Until a number of years ago, the Israeli Identity card, which every citizen has and is obliged to carry with him, had the designation “Nation”. And while the word nation may be interpreted in several ways, here it was intended to show only one thing, if you are Jewish, or something else. The designation was removed 15 years ago but not because it could be interpreted as discriminatory. The Interior Minister at the time refused to include the designation of “Jewish” on ID cards of Reform Jews (part of the famous “Jewish Wars”) and the only way he saw to prevent that from happening was to remove the designation completely. But even now, I, a non-Jew, who travels 3-4 times a year abroad (or at least I did until the Corona crisis), when I am asked at Ben Gurion Airport to present my ID card, immediately the type of questioning by the security officer changes and it is clear that from something on the ID card, he deducted that I am not Jewish.
The classification of being Jewish in Israel has the same purpose as the Census Bureau in the U.S. had in mind in 1910. There is a need or perceived need to determine the race of the citizen. At the time, in the U.S. there was worry that it would be used in a discriminatory fashion against the Jews. Today in Israel, it is used again to determine if a citizen is Jewish or not, and it is used in a discriminatory fashion, only this time the Jewish citizens are on the “good” side of this discrimination.

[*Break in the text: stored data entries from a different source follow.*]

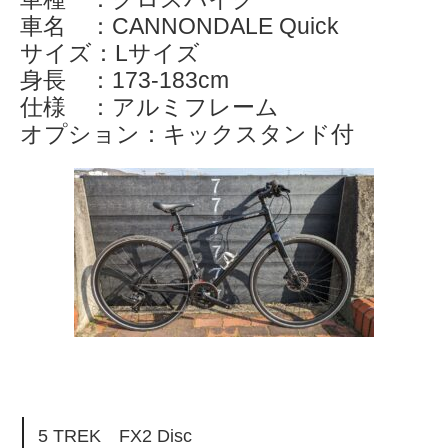
車名 ：CANNONDALE Quick
サイズ：Lサイズ
身長 ：173-183cm
仕様 ：アルミフレーム
オプション：キックスタンド付
5 TREK FX2 Disc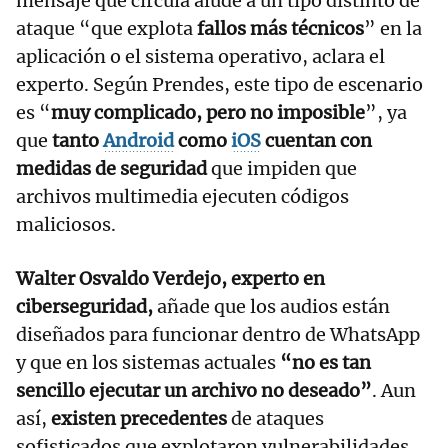
mensaje que circula alude a un tipo distinto de
ataque “que explota
fallos más técnicos
” en la
aplicación o el sistema operativo, aclara el
experto. Según Prendes, este tipo de escenario
es “
muy complicado, pero no imposible
”, ya
que
tanto
Android
como
iOS
cuentan con
medidas de seguridad
que impiden que
archivos multimedia ejecuten códigos
maliciosos.
Walter Osvaldo Verdejo, experto en
ciberseguridad,
añade que los audios están
diseñados para funcionar dentro de WhatsApp
y que en los sistemas actuales
“no es tan
sencillo ejecutar un archivo no deseado”
. Aun
así,
existen precedentes
de ataques
sofisticados que explotaron vulnerabilidades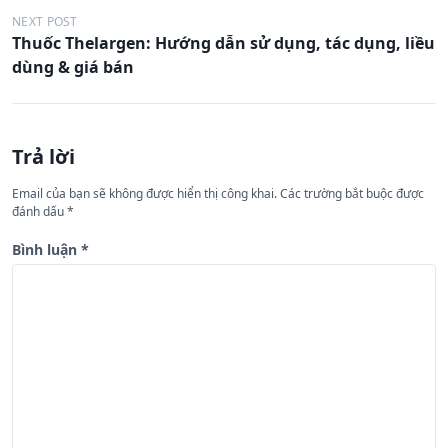
u
NEXT POST
Thuốc Thelargen: Hướng dẫn sử dụng, tác dụng, liều
h
dùng & giá bán
ư
ớ
n
Trả lời
g
Email của bạn sẽ không được hiển thị công khai.
Các trường bắt buộc được
b
đánh dấu
*
à
Bình luận
*
i
v
i
ế
t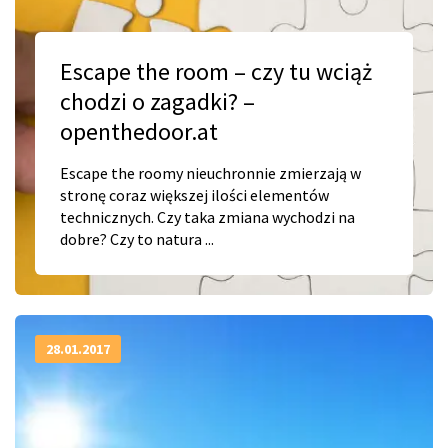
Escape the room – czy tu wciąż
chodzi o zagadki? –
openthedoor.at
Escape the roomy nieuchronnie zmierzają w
stronę coraz większej ilości elementów
technicznych. Czy taka zmiana wychodzi na
dobre? Czy to natura ...
28.01.2017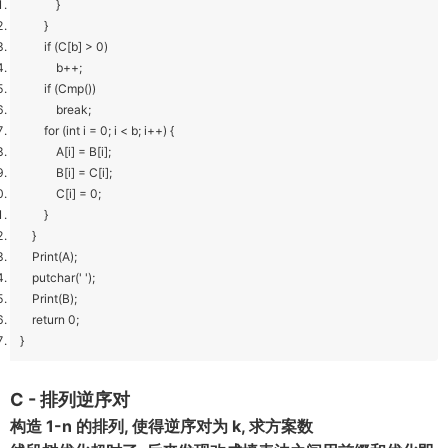
}
}
if (C[b] > 0)
b++;
if (Cmp())
break;
for (int i = 0; i < b; i++) {
A[i] = B[i];
B[i] = C[i];
C[i] = 0;
}
}
Print(A);
putchar(' ');
Print(B);
return 0;
}
C - 排列逆序对
构造 1-n 的排列, 使得逆序对为 k, 求方案数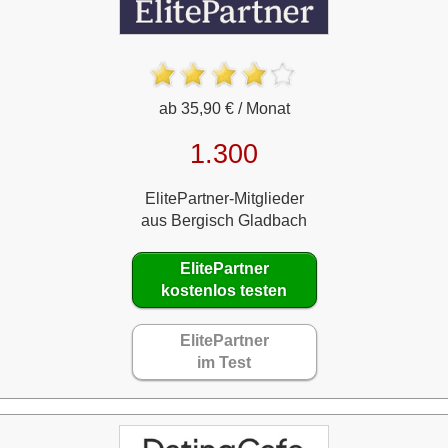
ab 35,90 € / Monat
1.300
ElitePartner-Mitglieder
aus Bergisch Gladbach
ElitePartner
kostenlos testen
ElitePartner
im Test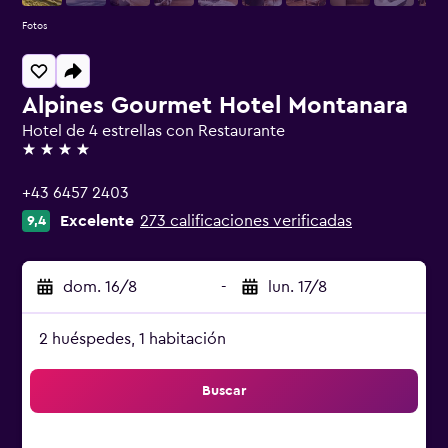
Fotos
Alpines Gourmet Hotel Montanara
Hotel de 4 estrellas con Restaurante
4 estrellas
+43 6457 2403
Excelente
273 calificaciones verificadas
9,4
dom. 16/8
-
lun. 17/8
2 huéspedes, 1 habitación
Buscar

In Israel, if you are not Jewish, you cannot get married. There is no civil marriage in Israel and the only options you have are a Jewish or a Muslim wedding. If your mother was not Jewish, or not recognized as such by the Rabbinate, you are not Jewish either, nor will your children.

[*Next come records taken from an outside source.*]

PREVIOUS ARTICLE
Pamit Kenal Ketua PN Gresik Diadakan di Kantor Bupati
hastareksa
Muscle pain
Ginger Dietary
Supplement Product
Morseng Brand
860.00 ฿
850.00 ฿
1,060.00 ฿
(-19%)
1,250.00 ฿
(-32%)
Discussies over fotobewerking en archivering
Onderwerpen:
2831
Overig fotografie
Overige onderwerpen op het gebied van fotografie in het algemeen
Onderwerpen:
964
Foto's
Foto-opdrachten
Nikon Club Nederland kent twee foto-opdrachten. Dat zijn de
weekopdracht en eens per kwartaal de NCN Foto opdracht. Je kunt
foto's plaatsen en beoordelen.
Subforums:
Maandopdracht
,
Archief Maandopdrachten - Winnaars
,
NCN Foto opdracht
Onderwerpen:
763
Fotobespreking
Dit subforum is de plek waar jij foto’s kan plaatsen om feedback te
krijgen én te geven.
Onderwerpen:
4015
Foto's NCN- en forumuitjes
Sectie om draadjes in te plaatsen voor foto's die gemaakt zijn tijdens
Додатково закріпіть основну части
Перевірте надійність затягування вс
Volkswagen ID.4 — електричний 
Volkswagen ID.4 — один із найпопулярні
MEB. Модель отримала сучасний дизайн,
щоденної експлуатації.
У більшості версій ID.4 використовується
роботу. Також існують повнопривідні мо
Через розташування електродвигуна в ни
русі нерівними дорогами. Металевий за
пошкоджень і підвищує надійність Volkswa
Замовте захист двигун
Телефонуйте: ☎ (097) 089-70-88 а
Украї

As a Jew you have immediate rights of citizenship, while as a non-Jew, such a right does not exist. I am a resident and a citizen of Israel only because I am married to an Israeli woman whose Jewishness is not (yet) in question, which is also the reason that my children are counted as Jews.
Last year Israel passed a law, the Nation” law, which states very clearly that when you are not Jewish, you may be allowed under some circumstances to live here, but this is not your “Home”. This controversial law, (which hopefully may still be struck down by the Israeli Supreme Court), designating the State of Israel as the home of the Jews only, is a particularly hard blow for the Arab population with roots as deep if not deeper than most Jews here, but who are apparently left without a “home”.

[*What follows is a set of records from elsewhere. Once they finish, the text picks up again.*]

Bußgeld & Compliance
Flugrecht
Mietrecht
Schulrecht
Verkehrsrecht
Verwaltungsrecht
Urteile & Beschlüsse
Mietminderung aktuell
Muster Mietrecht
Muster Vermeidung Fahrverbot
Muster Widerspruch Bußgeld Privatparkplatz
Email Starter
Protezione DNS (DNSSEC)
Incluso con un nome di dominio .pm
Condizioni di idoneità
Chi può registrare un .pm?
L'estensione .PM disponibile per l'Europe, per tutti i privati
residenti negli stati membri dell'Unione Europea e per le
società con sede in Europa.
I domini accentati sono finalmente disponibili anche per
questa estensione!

Of course the root of this whole problem is the fact that in Israel, when issues of religion overlap with issues of the state, religion prevails every time. The lack of separation between Religion and State, with as a result that the Israeli Chief Rabbinate decides who can receive citizenship and not the State, who can marry and who can divorce, makes Israel look more like a theocracy than a Democracy and the situation is deteriorating.
Thus, next year when Israel will have its own census, I, and all non-Jews in this country, will be counted, but they should have no illusions, they don’t count.